El luchador originario de Ecatepec apareció portando la camiseta de la Selección Mexicana y aprovechó el escenario para enviar un mensaje de motivación tanto a los jugadores como a los aficionados presentes en el estadio. Su intervención encendió el ánimo del público, que respondió con entusiasmo ante sus palabras.
“Ya todos debemos tener la mentalidad de Zero Miedo para llegar a la Final (del Mundial 2026 si es posible. Estoy aquí para apoyarlos y que se sienta ese apoyo entre mexicanos”, declaró Penta Zero Miedo, quien fue parte de la ceremonia previa al duelo internacional.
El gladiador mexicano, reconocido por su estilo y carisma dentro del cuadrilátero, se ha consolidado como una figura representativa para muchos seguidores, no solo por sus logros deportivos, sino también por su discurso de perseverancia. Durante su aparición, reiteró que su reciente campeonato no es únicamente un logro personal, sino un símbolo de esfuerzo colectivo.
“Como yo lo dije, este título no fue sólo para mí, este campeonato (Intercontinental) representa a todas esas personas mexicanas que nos levantamos todos los días con las ganas de trabajar, salir adelante, cumplir nuestros sueños porque realmente soy un luchador arriba, pero también abajo”, agregó el histórico gladiador.
Además, el luchador reveló su afinidad con figuras del futbol mexicano como Hugo Sánchez y Alexis Vega, a quienes sigue de cerca y considera referentes dentro del deporte nacional. Para él, el futbol y la lucha libre comparten valores similares, como la disciplina, la constancia y la mentalidad competitiva.
“Yo nunca he dicho ‘sí se puede’ porque sé que se puede y cero miedo es mi estilo de vida”, concluyó Penta, quien también lanzó un llamado directo al combinado nacional para afrontar sus próximos retos sin temor.

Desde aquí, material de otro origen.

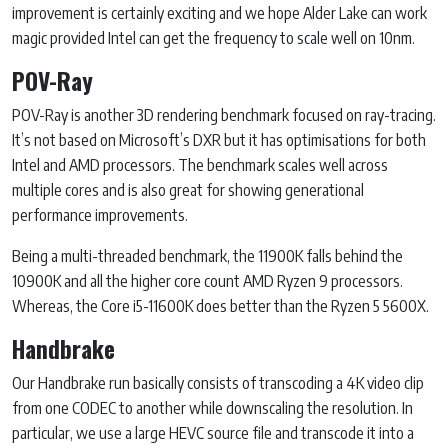
improvement is certainly exciting and we hope Alder Lake can work
magic provided Intel can get the frequency to scale well on 10nm.
POV-Ray
POV-Ray is another 3D rendering benchmark focused on ray-tracing.
It’s not based on Microsoft’s DXR but it has optimisations for both
Intel and AMD processors. The benchmark scales well across
multiple cores and is also great for showing generational
performance improvements.
Being a multi-threaded benchmark, the 11900K falls behind the
10900K and all the higher core count AMD Ryzen 9 processors.
Whereas, the Core i5-11600K does better than the Ryzen 5 5600X.
Handbrake
Our Handbrake run basically consists of transcoding a 4K video clip
from one CODEC to another while downscaling the resolution. In
particular, we use a large HEVC source file and transcode it into a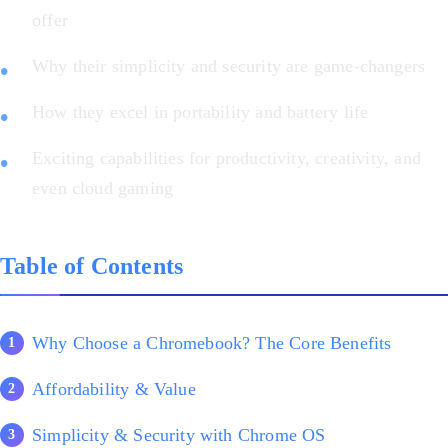
offer
Why their simplicity and security are game-changers
How they excel in portability and battery life
Exciting capabilities for productivity, creativity, and
even cloud gaming
Table of Contents
Why Choose a Chromebook? The Core Benefits
Affordability & Value
Simplicity & Security with Chrome OS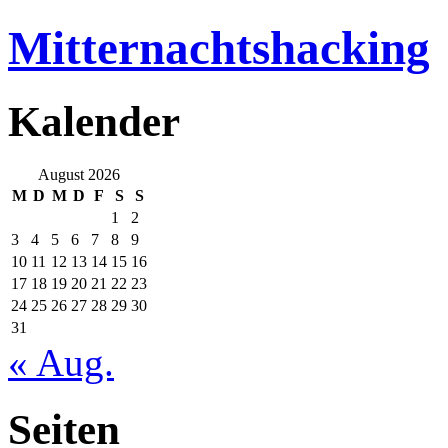
Mitternachtshacking
Kalender
August 2026
M
D
M
D
F
S
S
1
2
3
4
5
6
7
8
9
10
11
12
13
14
15
16
17
18
19
20
21
22
23
24
25
26
27
28
29
30
31
« Aug.
Seiten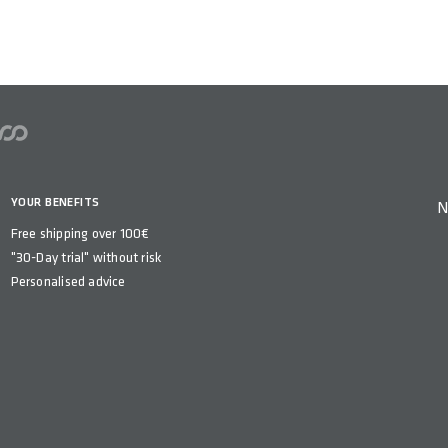
n
YOUR BENEFITS
N
Free shipping over 100€
"30-Day trial" without risk
Personalised advice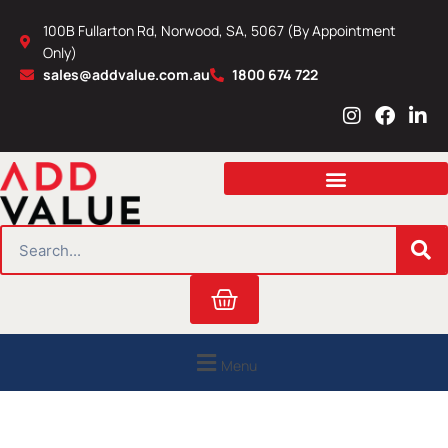
Skip
100B Fullarton Rd, Norwood, SA, 5067 (By Appointment
to
Only)
content
sales@addvalue.com.au
1800 674 722
I
F
L
n
a
i
s
c
n
t
e
k
a
b
e
g
o
d
r
o
i
SEARCH
a
k
n
m
Cart
Menu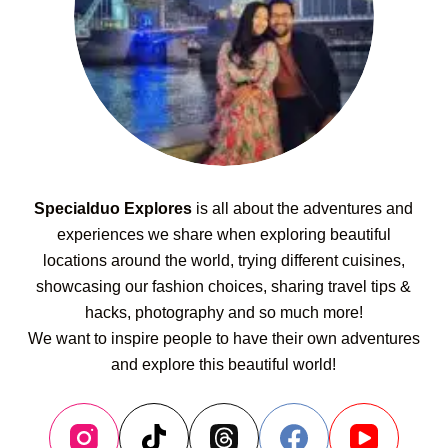
Specialduo Explores
is all about the adventures and
experiences we share when exploring beautiful
locations around the world, trying different cuisines,
showcasing our fashion choices, sharing travel tips &
hacks, photography and so much more!
We want to inspire people to have their own adventures
and explore this beautiful world!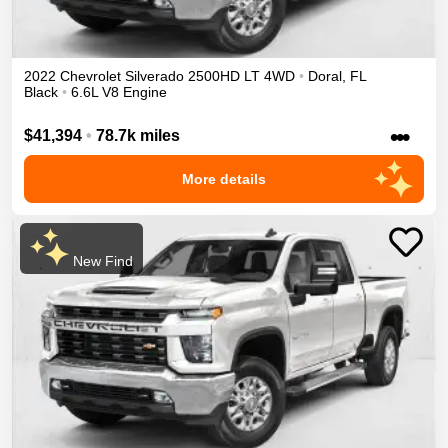
2022
Chevrolet
Silverado 2500HD
LT
4WD
•
Doral
,
FL
Black
•
6.6L V8 Engine
•••
$41,394
•
78.7k miles
More details
New Find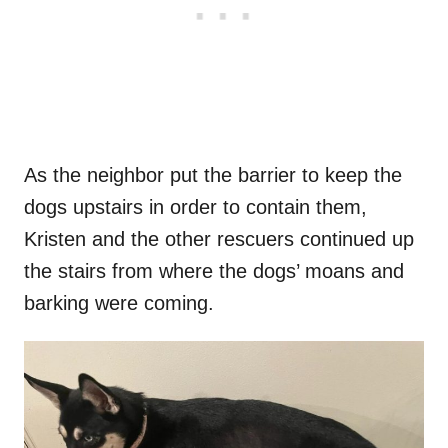
As the neighbor put the barrier to keep the
dogs upstairs in order to contain them,
Kristen and the other rescuers continued up
the stairs from where the dogs’ moans and
barking were coming.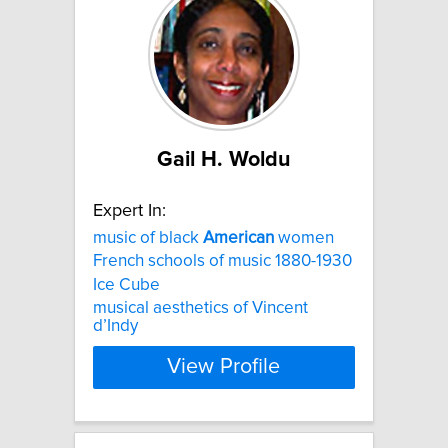
Gail H. Woldu
Expert In:
music of black
American
women
French schools of music 1880-1930
Ice Cube
musical aesthetics of Vincent
d’Indy
View Profile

Su presencia en el inmueble estadounidense añadió un componente emocional al partido, recordando la conexión entre distintas disciplinas deportivas y el impacto que tienen en la identidad de los aficionados. Más allá del resultado en el campo, el mensaje del luchador resonó entre los asistentes, quienes celebraron su participación como un impulso anímico para el equipo mexicano rumbo al Mundial de 2026.